**SHORT TASK:**
Edit the forum thread about a live-in mother-in-law, starting at "When my grandmother" and ending at "that wonderful woman!", so that "nursing home" becomes "care facility", and give that stretch of text again with the change made.
───── SUPPLIED TEXT
So my mother-in-law moved in in Dec. She is demanding, bossy. Expects all meals to be served to her and snacks. She walks, talks and can do things on her own but refuses to. She says that she deserves to be waited on because she worked so many years and is old. She is 86. Living with me has caused me a lot of stress. My husband is gone all week and only comes home on the weekends. I try to talk to him about my feelings and some of the stuff his mom has done or says. For instance, I said to him, If I leave for 30 mins to get coffee down the road and she says, Where were you? Why did it take so long? He says, she probably thinks you’re cheating on me! What!
When I try to talk to him anything about his mom good or bad he tells me Stop I don’t want to hear it! He spends no time with her and doesn’t call her during the week as he promised. He also promised to take her out to breakfast and shopping on Sunday so I can have some time to myself .
I am at my wits' ends! I have had enough! He will not get anyone to help and he does nothing to help. I feel as if I am in jail.
If you think you love him enough to stay in this marriage, then you may have to accept these unpleasant "servant" duties as your "job" for which you are paid by being housed and fed. If that's not enough, you need to leave him and let him arrange care for his mother.
Its his mother not yours and his responsibility.
Tell him your going away for weekends to get a break and he can take care of her. If you do this continuously he will have to get someone.
My grandmother did next to nothing for herself except doing her own laundry. She never so much as peeled a carrot, complained that my mother served meat that had been frozen, and was under the impression that the government paid my father to take care of her, something she liked to announce on the rare occasion my parents had guests. When she became incontinent it was my mother who got to clean up the mess while my father berated her for not cleaning it up fast enough. She harassed and lied about me to my parents, told my brother to call the police when my mother gave him a mild crack with the wooden spoon, and more. It was a nightmare!
When my grandmother died, my father announced that my mother needed to get a job in a nursing home because she loved taking care of old people. I walked out of the room to keep from slugging him.
Get out now because it won’t get any better.
My beloved mil, her deaf parents voice and caretaker from childhood until her mother’s death at 104, made her four children swear that they would never take her into their homes to live. How I miss that wonderful woman!
In looking at your profile, it appears that in the past, you had moved your own mother from AL into your home and took care of her. You’ve also shared a lot of good advice on the forum about dealing with incontinence so that must’ve been part of taking care of your mom. That care situation couldn’t have been easy to deal with, for you or your husband. So as maddening as your present situation sounds, it seems like husband has an expectation of you to repeat that care for his mother.
IMHO, what’s needed is to remove MIL from YOUR home into her own IL or AL apartment, because a home can only have one Queen (a lesson I learned the hard way). Clearly MIL now believes she is that Queen and expects servitude from you. If there are other reasons for her to stay, then you must set your limits, communicate those with husband and MIL, and strictly enforce them. Even if they choose not to hear your words, your actions will speak loud enough to get your message across. It could be a real game-changer for you!
──────────
───── EXCERPTED DATA
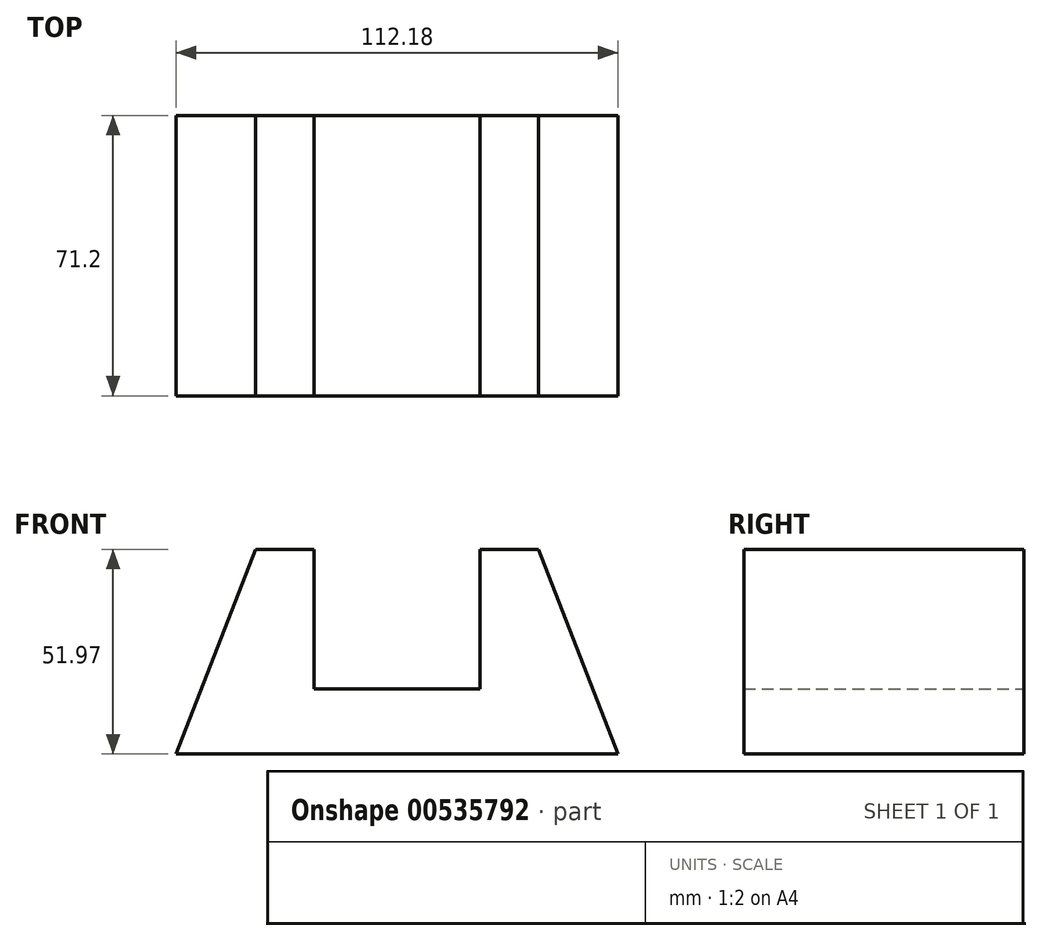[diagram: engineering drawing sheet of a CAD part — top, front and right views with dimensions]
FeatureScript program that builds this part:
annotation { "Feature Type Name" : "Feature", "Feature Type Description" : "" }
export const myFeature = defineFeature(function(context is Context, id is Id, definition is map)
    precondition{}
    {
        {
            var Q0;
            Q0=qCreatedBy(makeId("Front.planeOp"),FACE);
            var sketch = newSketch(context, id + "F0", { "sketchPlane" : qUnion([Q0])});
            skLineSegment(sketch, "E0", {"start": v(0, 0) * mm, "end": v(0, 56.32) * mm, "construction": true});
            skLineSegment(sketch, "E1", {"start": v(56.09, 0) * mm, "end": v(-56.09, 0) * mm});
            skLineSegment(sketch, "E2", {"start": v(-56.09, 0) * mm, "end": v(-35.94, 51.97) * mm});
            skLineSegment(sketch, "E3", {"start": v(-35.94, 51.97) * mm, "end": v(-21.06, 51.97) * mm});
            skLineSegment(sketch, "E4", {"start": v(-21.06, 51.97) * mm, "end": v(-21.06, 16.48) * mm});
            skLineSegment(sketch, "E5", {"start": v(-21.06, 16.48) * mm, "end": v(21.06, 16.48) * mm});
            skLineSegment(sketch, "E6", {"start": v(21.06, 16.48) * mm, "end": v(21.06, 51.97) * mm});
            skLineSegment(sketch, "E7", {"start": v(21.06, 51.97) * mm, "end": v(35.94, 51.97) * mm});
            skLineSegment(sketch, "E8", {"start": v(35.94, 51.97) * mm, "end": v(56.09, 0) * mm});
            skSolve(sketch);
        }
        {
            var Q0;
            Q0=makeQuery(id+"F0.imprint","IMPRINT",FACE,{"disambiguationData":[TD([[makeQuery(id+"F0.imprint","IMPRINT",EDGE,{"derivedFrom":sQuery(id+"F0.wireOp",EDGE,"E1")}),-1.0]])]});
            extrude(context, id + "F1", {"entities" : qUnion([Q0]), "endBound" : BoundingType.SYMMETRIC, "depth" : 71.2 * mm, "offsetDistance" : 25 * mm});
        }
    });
──────────
───── EXCERPTED DATA
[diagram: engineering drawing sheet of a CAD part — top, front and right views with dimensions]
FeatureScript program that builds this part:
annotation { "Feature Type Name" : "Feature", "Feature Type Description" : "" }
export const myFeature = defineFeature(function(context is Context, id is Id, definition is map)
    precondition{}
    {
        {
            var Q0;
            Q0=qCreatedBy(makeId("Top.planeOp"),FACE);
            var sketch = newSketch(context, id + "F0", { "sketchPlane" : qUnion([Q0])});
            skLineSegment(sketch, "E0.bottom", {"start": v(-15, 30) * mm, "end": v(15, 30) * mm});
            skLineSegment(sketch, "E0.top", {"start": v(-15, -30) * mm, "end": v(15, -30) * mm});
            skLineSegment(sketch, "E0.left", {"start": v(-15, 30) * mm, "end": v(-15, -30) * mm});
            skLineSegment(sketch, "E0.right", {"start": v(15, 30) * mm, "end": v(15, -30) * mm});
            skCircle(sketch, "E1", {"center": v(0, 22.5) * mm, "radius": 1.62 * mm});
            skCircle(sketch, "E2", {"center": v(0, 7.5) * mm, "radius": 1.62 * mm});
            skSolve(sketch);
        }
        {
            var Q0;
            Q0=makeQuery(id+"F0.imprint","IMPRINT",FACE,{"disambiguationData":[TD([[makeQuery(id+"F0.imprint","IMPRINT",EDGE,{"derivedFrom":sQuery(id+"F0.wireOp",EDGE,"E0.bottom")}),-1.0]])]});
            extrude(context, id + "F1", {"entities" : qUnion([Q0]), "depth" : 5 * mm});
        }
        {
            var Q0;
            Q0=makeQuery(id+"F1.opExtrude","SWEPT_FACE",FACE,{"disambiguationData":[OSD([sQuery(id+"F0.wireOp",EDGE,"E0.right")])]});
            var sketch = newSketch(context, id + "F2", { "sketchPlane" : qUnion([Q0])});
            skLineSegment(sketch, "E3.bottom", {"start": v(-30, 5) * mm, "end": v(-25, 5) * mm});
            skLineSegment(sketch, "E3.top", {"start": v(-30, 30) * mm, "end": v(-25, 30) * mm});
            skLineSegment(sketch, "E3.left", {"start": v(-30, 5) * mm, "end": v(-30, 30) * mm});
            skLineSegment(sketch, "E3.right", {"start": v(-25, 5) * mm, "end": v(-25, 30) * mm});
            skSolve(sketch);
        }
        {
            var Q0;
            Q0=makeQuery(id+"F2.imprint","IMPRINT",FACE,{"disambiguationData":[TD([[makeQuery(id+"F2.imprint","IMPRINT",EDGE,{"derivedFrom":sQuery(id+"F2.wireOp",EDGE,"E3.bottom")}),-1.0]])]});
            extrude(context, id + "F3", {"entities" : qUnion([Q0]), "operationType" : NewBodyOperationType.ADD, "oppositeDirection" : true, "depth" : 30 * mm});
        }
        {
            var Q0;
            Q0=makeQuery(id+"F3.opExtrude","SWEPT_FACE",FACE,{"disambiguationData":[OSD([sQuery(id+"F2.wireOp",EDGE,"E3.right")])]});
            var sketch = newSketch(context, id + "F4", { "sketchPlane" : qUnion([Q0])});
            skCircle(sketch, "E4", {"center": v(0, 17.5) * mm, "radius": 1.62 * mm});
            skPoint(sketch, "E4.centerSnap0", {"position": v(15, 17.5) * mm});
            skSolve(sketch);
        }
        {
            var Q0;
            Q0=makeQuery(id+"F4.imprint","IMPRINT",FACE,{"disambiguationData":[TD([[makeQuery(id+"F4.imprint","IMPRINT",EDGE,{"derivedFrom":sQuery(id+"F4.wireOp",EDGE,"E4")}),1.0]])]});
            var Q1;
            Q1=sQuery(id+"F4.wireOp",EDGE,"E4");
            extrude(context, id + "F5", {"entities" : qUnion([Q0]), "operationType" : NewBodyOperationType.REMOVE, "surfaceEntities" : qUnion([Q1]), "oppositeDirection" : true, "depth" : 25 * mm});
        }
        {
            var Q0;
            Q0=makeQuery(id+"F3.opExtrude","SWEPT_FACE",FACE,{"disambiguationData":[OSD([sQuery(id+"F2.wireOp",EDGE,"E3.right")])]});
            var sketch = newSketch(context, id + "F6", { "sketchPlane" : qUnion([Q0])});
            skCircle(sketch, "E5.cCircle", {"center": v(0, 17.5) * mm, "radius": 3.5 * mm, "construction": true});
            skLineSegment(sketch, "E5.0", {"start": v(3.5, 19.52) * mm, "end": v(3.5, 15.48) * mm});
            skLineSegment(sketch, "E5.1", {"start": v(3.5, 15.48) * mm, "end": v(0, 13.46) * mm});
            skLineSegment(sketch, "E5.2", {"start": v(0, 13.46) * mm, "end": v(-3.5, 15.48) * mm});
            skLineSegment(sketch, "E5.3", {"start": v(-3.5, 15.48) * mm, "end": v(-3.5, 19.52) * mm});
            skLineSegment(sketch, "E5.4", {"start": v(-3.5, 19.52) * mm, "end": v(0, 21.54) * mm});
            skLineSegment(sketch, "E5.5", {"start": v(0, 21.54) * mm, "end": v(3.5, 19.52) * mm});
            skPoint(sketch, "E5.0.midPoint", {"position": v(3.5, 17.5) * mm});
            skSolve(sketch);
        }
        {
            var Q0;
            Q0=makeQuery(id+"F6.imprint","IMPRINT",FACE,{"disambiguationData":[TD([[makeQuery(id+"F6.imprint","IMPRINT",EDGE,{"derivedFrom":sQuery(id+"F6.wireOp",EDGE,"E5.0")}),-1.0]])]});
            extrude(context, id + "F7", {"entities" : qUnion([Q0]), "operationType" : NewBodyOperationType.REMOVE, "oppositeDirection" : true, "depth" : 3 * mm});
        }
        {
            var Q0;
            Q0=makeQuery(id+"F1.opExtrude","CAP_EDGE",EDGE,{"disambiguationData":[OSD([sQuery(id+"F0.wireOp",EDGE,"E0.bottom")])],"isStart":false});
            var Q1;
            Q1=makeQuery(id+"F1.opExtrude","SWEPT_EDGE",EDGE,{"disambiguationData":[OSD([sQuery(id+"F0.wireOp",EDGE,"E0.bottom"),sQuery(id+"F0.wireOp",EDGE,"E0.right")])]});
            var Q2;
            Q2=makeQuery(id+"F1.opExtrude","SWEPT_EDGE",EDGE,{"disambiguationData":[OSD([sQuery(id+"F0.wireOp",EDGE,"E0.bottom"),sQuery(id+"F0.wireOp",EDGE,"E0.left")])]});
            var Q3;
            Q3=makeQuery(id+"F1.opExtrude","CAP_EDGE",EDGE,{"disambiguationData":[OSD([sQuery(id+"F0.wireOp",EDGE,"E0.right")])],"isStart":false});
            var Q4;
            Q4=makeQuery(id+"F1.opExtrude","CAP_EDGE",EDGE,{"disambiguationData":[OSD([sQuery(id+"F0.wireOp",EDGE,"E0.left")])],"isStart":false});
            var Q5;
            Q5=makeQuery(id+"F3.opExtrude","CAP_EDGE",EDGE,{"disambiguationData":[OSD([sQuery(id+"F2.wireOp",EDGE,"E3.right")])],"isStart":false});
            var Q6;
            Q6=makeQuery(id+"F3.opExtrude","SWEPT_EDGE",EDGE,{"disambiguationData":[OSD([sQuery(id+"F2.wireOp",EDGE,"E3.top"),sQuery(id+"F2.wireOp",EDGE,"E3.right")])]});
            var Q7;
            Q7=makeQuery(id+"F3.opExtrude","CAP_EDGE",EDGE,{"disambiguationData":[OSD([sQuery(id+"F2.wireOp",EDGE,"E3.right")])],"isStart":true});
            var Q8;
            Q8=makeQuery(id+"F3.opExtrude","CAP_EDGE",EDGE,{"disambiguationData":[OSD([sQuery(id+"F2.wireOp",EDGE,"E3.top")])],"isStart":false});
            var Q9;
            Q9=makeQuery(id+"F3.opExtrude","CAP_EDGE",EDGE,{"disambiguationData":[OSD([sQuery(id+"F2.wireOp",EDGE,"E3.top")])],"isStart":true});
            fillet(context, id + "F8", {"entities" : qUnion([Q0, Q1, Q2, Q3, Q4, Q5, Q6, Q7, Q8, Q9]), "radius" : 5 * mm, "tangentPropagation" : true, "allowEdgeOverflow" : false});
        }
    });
──────────
**REPLY:**
When my grandmother died, my father announced that my mother needed to get a job in a care facility because she loved taking care of old people. I walked out of the room to keep from slugging him.
Get out now because it won’t get any better.
My beloved mil, her deaf parents voice and caretaker from childhood until her mother’s death at 104, made her four children swear that they would never take her into their homes to live. How I miss that wonderful woman!